Rumors of Groff’s departure have grown so intense in the Capitol that Senate Democrats are campaigning to succeed him as president; Denver Democrats are lobbying to be appointed to his seat; and Senate Republicans are worried about losing their ally on educational issues.

“Washington’s gain is our loss,” said Sen. Greg Brophy, R-Wray.

The initial talk of “Is Groff leaving?” now has changed to “Is he staying through the end of the session?” Lawmakers are scheduled to adjourn no later than May 6.

“I hope that President Obama gives him a job with a lot of power in the Department of Education,” said Senate Minority Leader Josh Penry, R-Grand Junction.

Groff, who has served in the legislature since 2001, made history in 2007 when he became the first black elected Senate president. He made history again this year when he and Speaker Terrance Carroll became the first blacks to ever lead both chambers of a legislature at the same time.

First appointed to his Senate seat in 2003, he was elected in 2004 and re-elected last year. His term expires in 2012.
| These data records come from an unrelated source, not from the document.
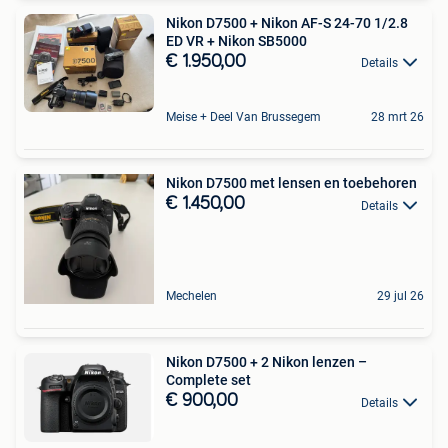
Nikon D7500 + Nikon AF-S 24-70 1/2.8
ED VR + Nikon SB5000
€ 1.950,00
Details
Meise + Deel Van Brussegem
28 mrt 26
Nikon D7500 met lensen en toebehoren
€ 1.450,00
Details
Mechelen
29 jul 26
Nikon D7500 + 2 Nikon lenzen –
Complete set
€ 900,00
Details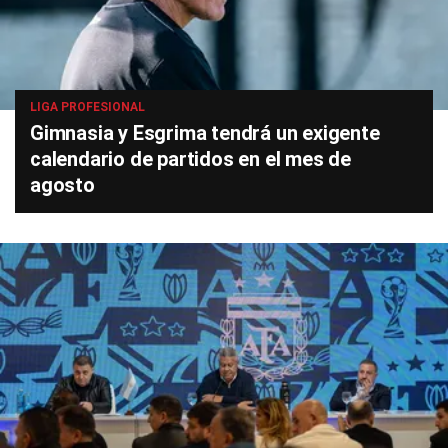
LIGA PROFESIONAL
Gimnasia y Esgrima tendrá un exigente
calendario de partidos en el mes de
agosto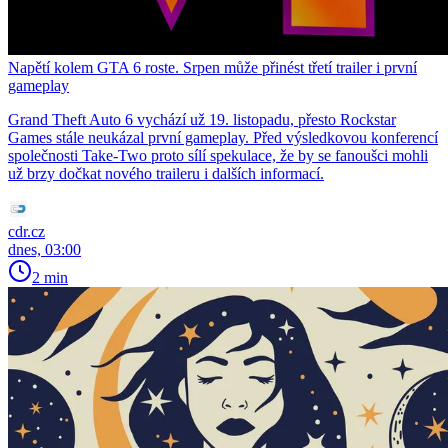
Napětí kolem GTA 6 roste. Srpen může přinést třetí trailer i první
gameplay
Grand Theft Auto 6 vychází už 19. listopadu, přesto Rockstar
Games stále neukázal první gameplay. Před výsledkovou konferencí
společnosti Take-Two proto sílí spekulace, že by se fanoušci mohli
už brzy dočkat nového traileru i dalších informací.
cdr.cz
dnes, 03:00
2 min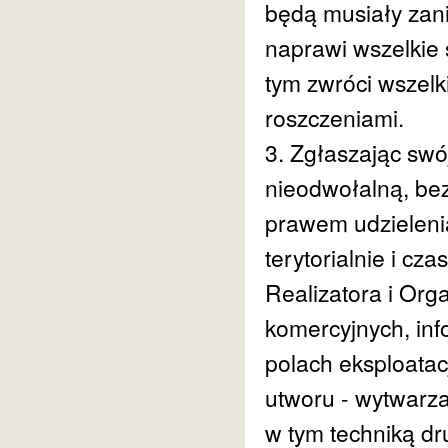
będą musiały zanie
naprawi wszelkie 
tym zwróci wszelk
roszczeniami.
3. Zgłaszając swó
nieodwołalną, be
prawem udzielenia
terytorialnie i cz
Realizatora i Org
komercyjnych, inf
polach eksploatacj
utworu - wytwarza
w tym techniką dr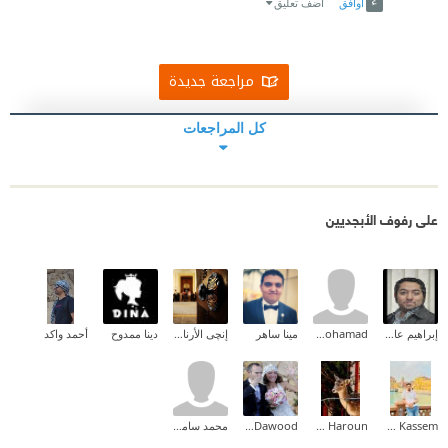
أوافق
اضف تعليق
المالك الجديد لهذا الوطن و عدنا فلاحين من حيث بدأنا.
مراجعة جديدة
كل المراجعات
على رفوف الأبجديين
إبراهيم عادل
Sherif Mohamad
مينا ساهر
إنچى الأرناؤوطى
دينا ممدوح
أحمد واكد
Mohamed Kassem
Amal Idris Haroun
Mona Dawood
محمد سامح محمد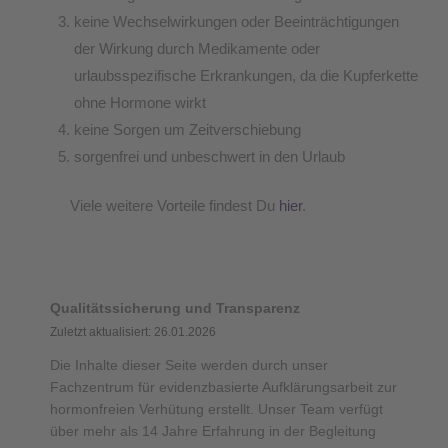
keine Wechselwirkungen oder Beeinträchtigungen
der Wirkung durch Medikamente oder
urlaubsspezifische Erkrankungen, da die Kupferkette
ohne Hormone wirkt
keine Sorgen um Zeitverschiebung
sorgenfrei und unbeschwert in den Urlaub
Viele weitere Vorteile findest Du
hier
.
Qualitätssicherung und Transparenz
Zuletzt aktualisiert: 26.01.2026
Die Inhalte dieser Seite werden durch unser
Fachzentrum für evidenzbasierte Aufklärungsarbeit zur
hormonfreien Verhütung erstellt. Unser Team verfügt
über mehr als 14 Jahre Erfahrung in der Begleitung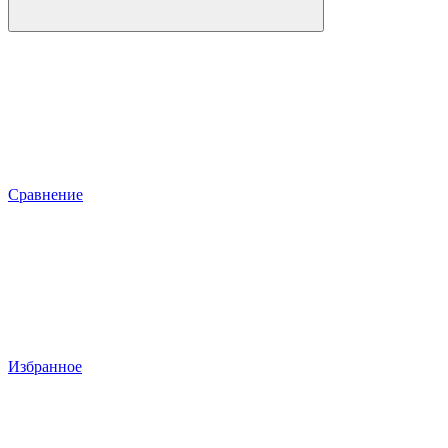
Сравнение
Избранное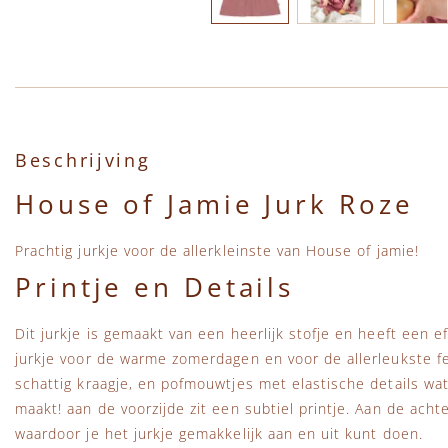
Ga naar het begin van de afbeeldingen-gallerij
Beschrijving
House of Jamie Jurk Roze
Prachtig jurkje voor de allerkleinste van House of jamie!
Printje en Details
Dit jurkje is gemaakt van een heerlijk stofje en heeft een e
jurkje voor de warme zomerdagen en voor de allerleukste fe
schattig kraagje, en pofmouwtjes met elastische details wat
maakt! aan de voorzijde zit een subtiel printje. Aan de achte
waardoor je het jurkje gemakkelijk aan en uit kunt doen.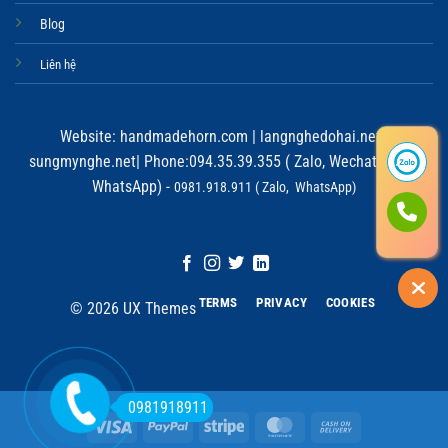
Blog
Liên hệ
Website:
handmadehorn.com
|
langnghedohai.net
|
sungmynghe.net
| Phone:094.35.39.355 ( Zalo, Wechat, Viber,
WhatsApp) -
0981.918.911 ( Zalo, WhatsApp)
TERMS
PRIVACY
COOKIES
© 2026 UX Themes
0981918911
Visa
PayPal
Stripe
MasterCard
Cash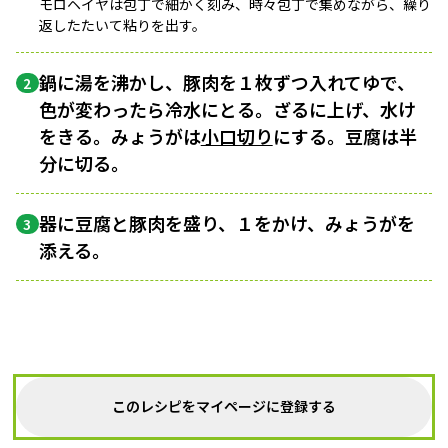
モロヘイヤは包丁で細かく刻み、時々包丁で集めながら、繰り
返したたいて粘りを出す。
鍋に湯を沸かし、豚肉を１枚ずつ入れてゆで、
2
色が変わったら冷水にとる。ざるに上げ、水け
をきる。みょうがは
小口切り
にする。豆腐は半
分に切る。
器に豆腐と豚肉を盛り、１をかけ、みょうがを
3
添える。
このレシピをマイページに登録する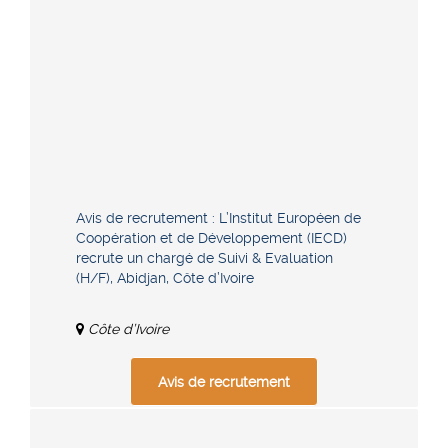
Avis de recrutement : L’Institut Européen de
Coopération et de Développement (IECD)
recrute un chargé de Suivi & Evaluation
(H/F), Abidjan, Côte d’Ivoire
Côte d’Ivoire
Avis de recrutement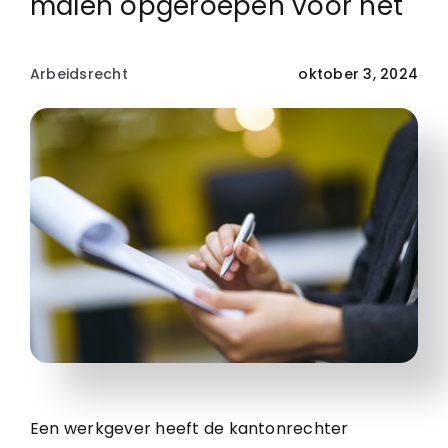
malen opgeroepen voor het
Arbeidsrecht
oktober 3, 2024
Een werkgever heeft de kantonrechter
A Democratic vacancy committee will appoint a successor to his east Denver seat.

The Senate Democratic caucus, with a 21-14 majority over Republicans, would elect a new Senate president. Contenders include President Pro Tem Betty Boyd of Lakewood, Majority Leader Brandon Shaffer of Longmont, John Morse of Colorado Springs and Abel Tapia of Pueblo.

Boyd said Groff has not told her he is leaving but speculation is so intense she asked colleagues to support her for president if the job becomes open.

“When you hear these rumors flying around and they’re only getting louder, you start to think, ‘Well, maybe there is something to it,'” she said.

Tapia also said he knows nothing firm, but he has talked to people.

“I think we have the opportunity to have the first Hispanic Senate president,” he said.

Groff, who turns 46 this month, moved to Denver as an infant. His father, Regis Groff, was a teacher and a lawmaker who fought for years to pass legislation making slain civil rights leader Martin Luther King Jr.’s birthday a state holiday.

Peter Groff and his wife, Regina, the pastor at Campbell Chapel AME Church in Denver, have two children, Malachi, and Moriah.